The pound weakened versus the euro on Britain’s first day of trading outside the European Union, as warnings of tighter UK lockdown measures outweighed the relief over the last-minute Brexit trade deal.
Sterling did strengthen against the dollar, even briefly breaking above $1.37 for the first time since 2018 in early London trading, but the move was more driven by dollar weakness than idiosyncratic sterling strength.
At 11am on Monday, the pound changed hands at 89.81 pence versus the euro, down around 0.5 per cent on the day.
The pound had strengthened against both the dollar and euro after the December 24th Brexit trade deal, which set rules for fishing, agriculture and other industries.
Although the deal does not cover Britain’s finance sector, UK market participants were relieved by an extension which allows them to use platforms in the European Union for swaps trading until March 2021 – a move announced on Thursday in a bid to avoid disruption.
But Covid-19 cases in Britain have been hitting record levels.
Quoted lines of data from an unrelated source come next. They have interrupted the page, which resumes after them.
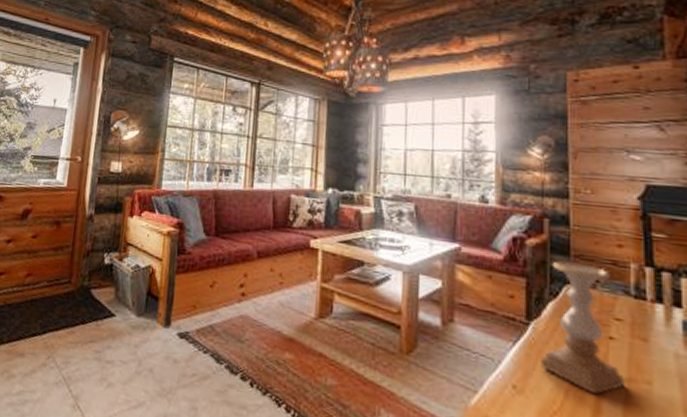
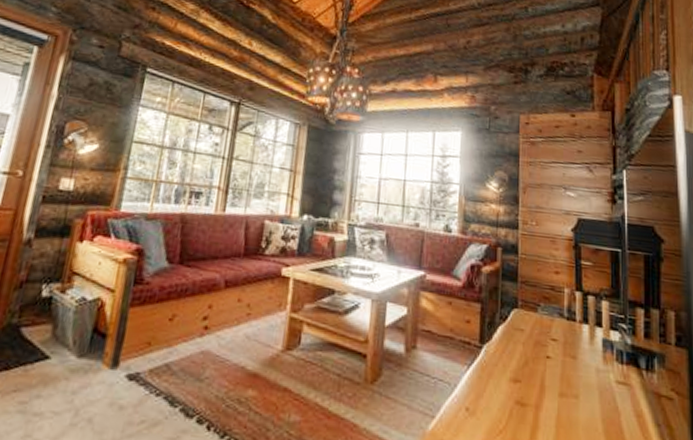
candle holder: present [541,259,625,395] -> none [490,286,558,412]

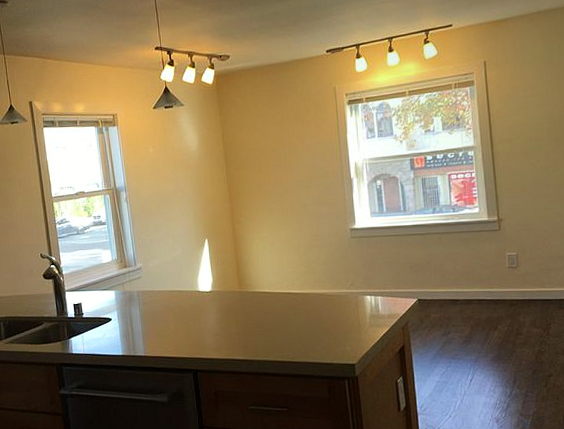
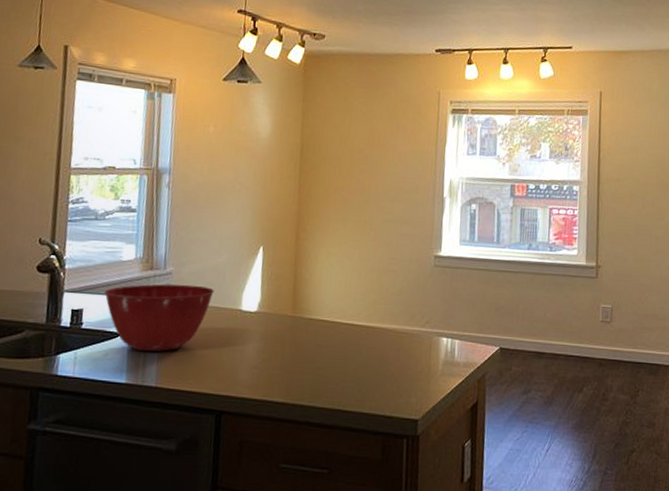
mixing bowl: none [94,275,176,330] -> present [104,284,214,352]

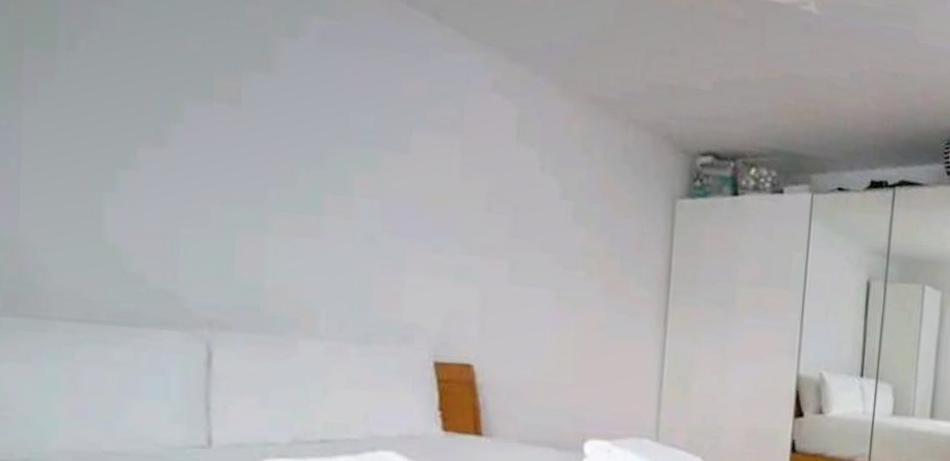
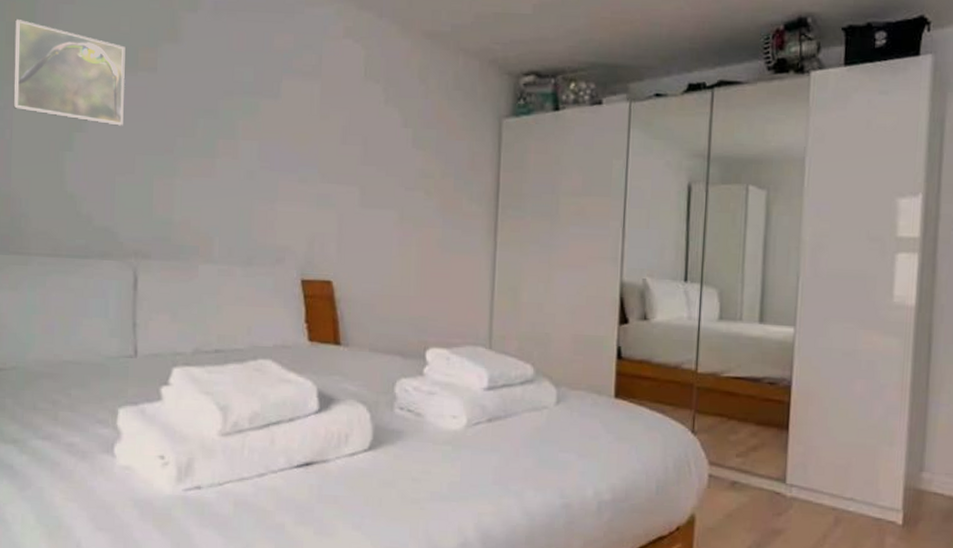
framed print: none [22,16,195,167] -> present [13,19,126,126]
British prime minister Boris Johnson said on Sunday tougher lockdown restrictions were probably on the way. Britain’s health minister said on Monday that nothing was ruled out.
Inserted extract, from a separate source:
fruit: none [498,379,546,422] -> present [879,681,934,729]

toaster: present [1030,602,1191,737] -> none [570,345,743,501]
Commerzbank’s head of FX and commodity research, Ulrich Leuchtmann, said sterling’s rally after the Brexit trade deal was “disappointingly limited”, but that it has further scope for gains in the next few days as traders adjust their positioning upon their return from holiday.
Beyond that point, Leuchtmann was less bullish.
“For market participants with a long-term outlook the concern that Brexit might constitute the beginning of renewed economic decline in the UK is more likely to dominate,” he said.